A 2004 study by PA Consulting Group and the British Columbia Institute of Technology found that half of all control system incidents came through corporate networks. The study estimated the average cost of such incidents to be about $1.8 million. Targeted attacks could cost over $10 million, according to the report.
At a hearing held by the House Subcommittee on Emerging Threats, Cybersecurity, and Science and Technology on Wednesday, Rep. Jim Langevin, D-R.I., was critical of both the government's and private industry's efforts to address infrastructure security.

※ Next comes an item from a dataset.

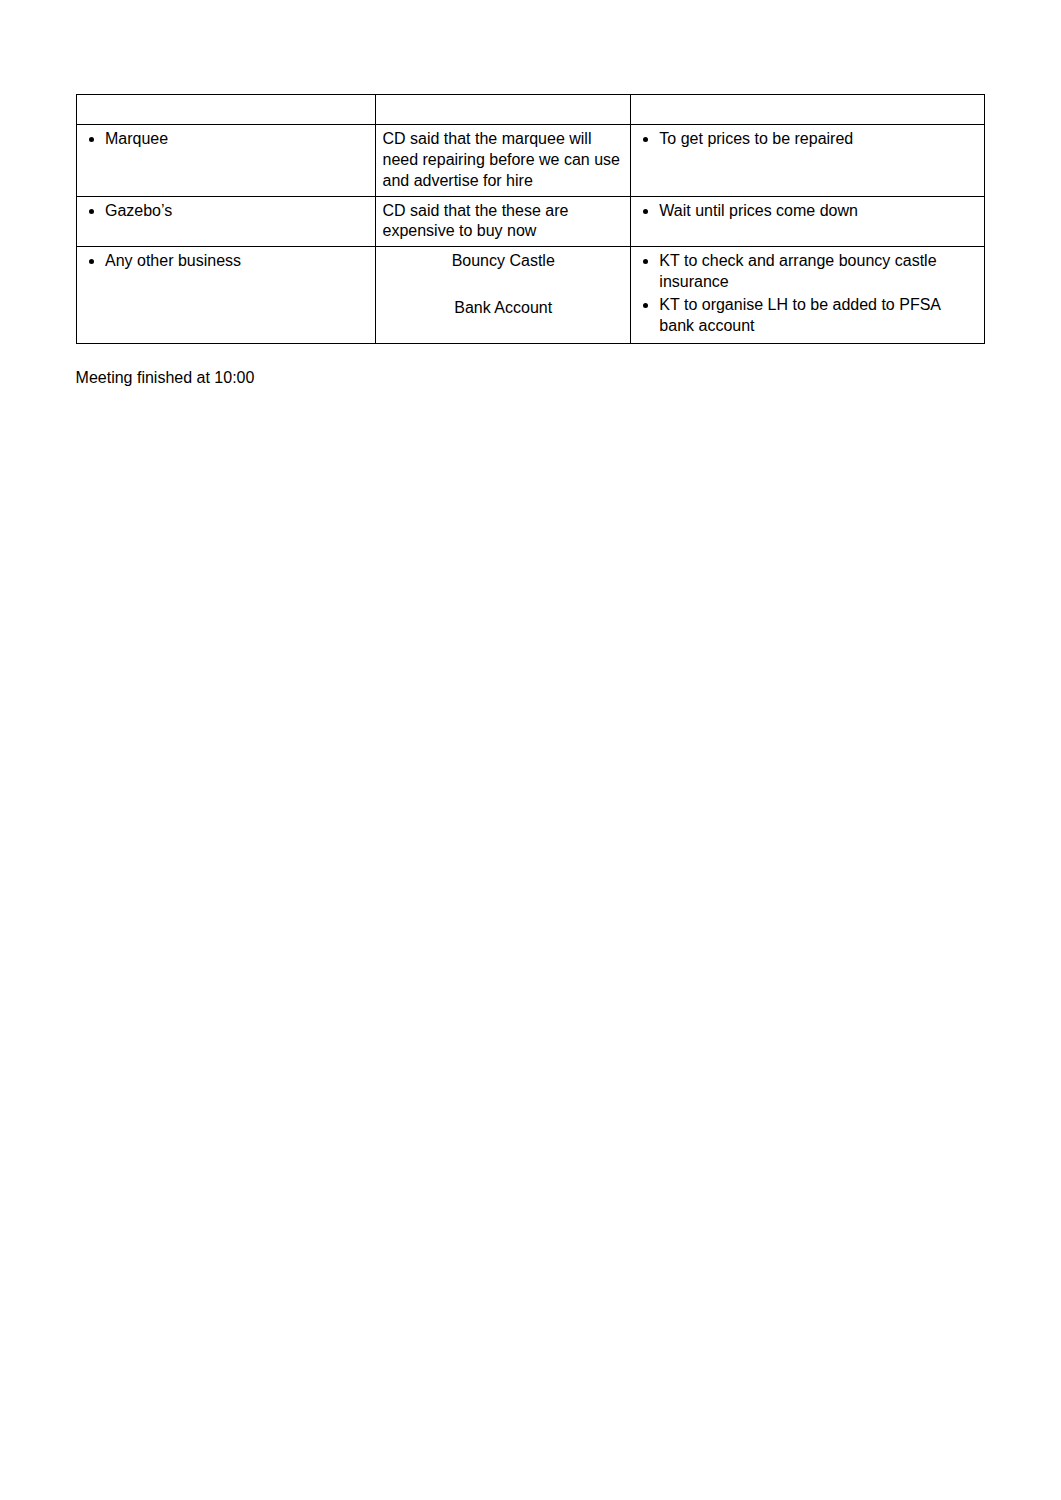| Marquee | CD said that the marquee will need repairing before we can use and advertise for hire | To get prices to be repaired |
| Gazebo’s | CD said that the these are expensive to buy now | Wait until prices come down |
| Any other business | Bouncy Castle Bank Account | KT to check and arrange bouncy castle insurance KT to organise LH to be added to PFSA bank account |
Meeting finished at 10:00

"I think we could search far and wide and not find a more disorganized, ineffective response to an issue of national security," said Langevin in prepared remarks. "Everything about the way this [Aurora] vulnerability was handled -- from press leaks, to DHS's failure to provide more technical details to support the results of its test, to [the North American Electric Reliability Corp.'s] dismissive attitude, to the industry's half-hearted approach towards mitigation -- leaves me with little confidence that we are ready or willing to deal with the cybersecurity threat. "
Testifying at the hearing, Joseph T. Kelliher, chairman of the Federal Energy Regulatory Commission (FERC), said in prepared remarks that progress has been made in the three years since Congress established FERC oversight of the nation's power system. But he also said that more needs to be done to secure critical infrastructure.
Kelliher noted that because compliance with critical infrastructure protection rules is voluntary, there's often confusion about how to respond to security problems such as the Aurora vulnerability. He suggested allowing the FERC to set mandatory, enforceable standards in circumstances when a national security or intelligence agency identifies a national security threat to the power system.